The book pens a journey with Mary, the mother of Jesus, as a framework for pondering life lessons, or songs, of grace-filled "yes" to God.

This blog continues to explore the implications of these songs in daily life. Here you will find ten additional reflections on each of Mary's "songs." May they continue to encourage your heart. ~Carla

Monday, November 16, 2009

Doing the Next Thing

I have been watching some new bushes pass through autumn.  They held their leaves longer than the cousins near them, and turned a mellow shade of gold before becoming barren twigs for the winter.  They look right at home in the place marked out for them.

In matters of landscaping, it is good to have a plan.  Colors, size, need for light and water and the proper soil—all of these factors matter, and it has taken time…and a good plan by a competent gardener to develop even a simple garden that thrives. 

But in the midst of the large-scale planning comes the daily activities.  Mow the lawn.  Rake the leaves. Mulch those precious roses by the wall.

I find myself in a season where the landscaping for this plot of my own life appears to be somewhat established for the present.  There’s been plenty of change to get here: “Oh, but Lord, that’s my soul’s favorite bush.  It’s been blooming in the spring and throughout the summer and has really attractive leaves in the fall.”   And it is as though the Lord says, “Yes, I know.  It was lovely for a season, but I have other plans for this particular space in your life at this point.” 

Having been through some tumultuous years, I am beginning to find this season surprisingly restful.  And here is the reason:  I only have to do the next thing.  Teach the class, talk to the friend, write the next little piece.   My prayer has shifted from “Lord, help me understand what you are doing with my life,” to “Lord, what is the next thing I am to do today?”

And I think often of Simplicity’s song.  Of Mary who asks not for an explanation of God’s great plan, but for simple understanding of the next thing: “How shall this be, since I am a virgin?”   And when she is told that the Lord has it well in hand, she responds,  “Let it be to me according to your word,” and then does the next thing.  Mary goes to visit Elizabeth.

And I find myself wondering how much wasted energy I have spent straining to discern the larger plan.  (I’ve never really gotten it right.)  I realize again that the Father is a much better gardener than I ever will be, and that “doing the next thing” may not just be a seasonal activity, but the central steps of obedience, freedom and joy in the kingdom of God.
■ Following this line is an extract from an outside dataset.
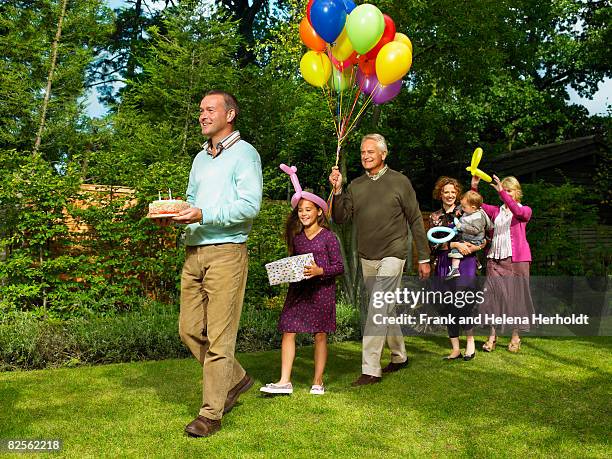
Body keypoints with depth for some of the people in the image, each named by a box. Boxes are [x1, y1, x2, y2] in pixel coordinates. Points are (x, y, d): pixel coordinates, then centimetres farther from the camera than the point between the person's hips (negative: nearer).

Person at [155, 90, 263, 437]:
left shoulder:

Father, may your Holy Spirit produce in me a trusting heart that simply does the next thing.  If I need to know something more, I trust you to reveal it in your time.  But grant me the humility and contentment to live in the day I am in, entrusting the months and years to your loving, expert care.  In Jesus’ name, AMEN


  1. This is a beautiful reminder for me. I heard a sermon in college (Bethel, St. Paul Methodist) entitled, Do the Next Right Thing. It was my favorite phrase for a long time. This season in our lives, I need to bring that one back. I'm at the point of trying to understand vs. doing the next thing. The next thing is much more restful isn't it?:) Thank you. Melinda

  2. Yes, Melinda, the next right thing really is more restful. I wonder if the challenge of accepting the limitations (and invitations) of our humanity in our walk of faith doesn't most frequently draw us to this place. Peace to you! ~Carla

  3. Thank you so much for sharing this. I find myself always in the planner mode and after a while it consumes my thoughts instead of trusting God to work out the details. Autumn to me is a season to let things go like the leaves falling and rest in the peace of the upcoming season. But it takes a lot of letting go to trust, something I always struggle with. Thank for your the prayer.

  4. YEs, I often feel like I'm prying my fingers off my digit at a time!! It is a work of God's grace to rest in the present moment, but I know He delights to give us this gift. May your heart rest, my friend.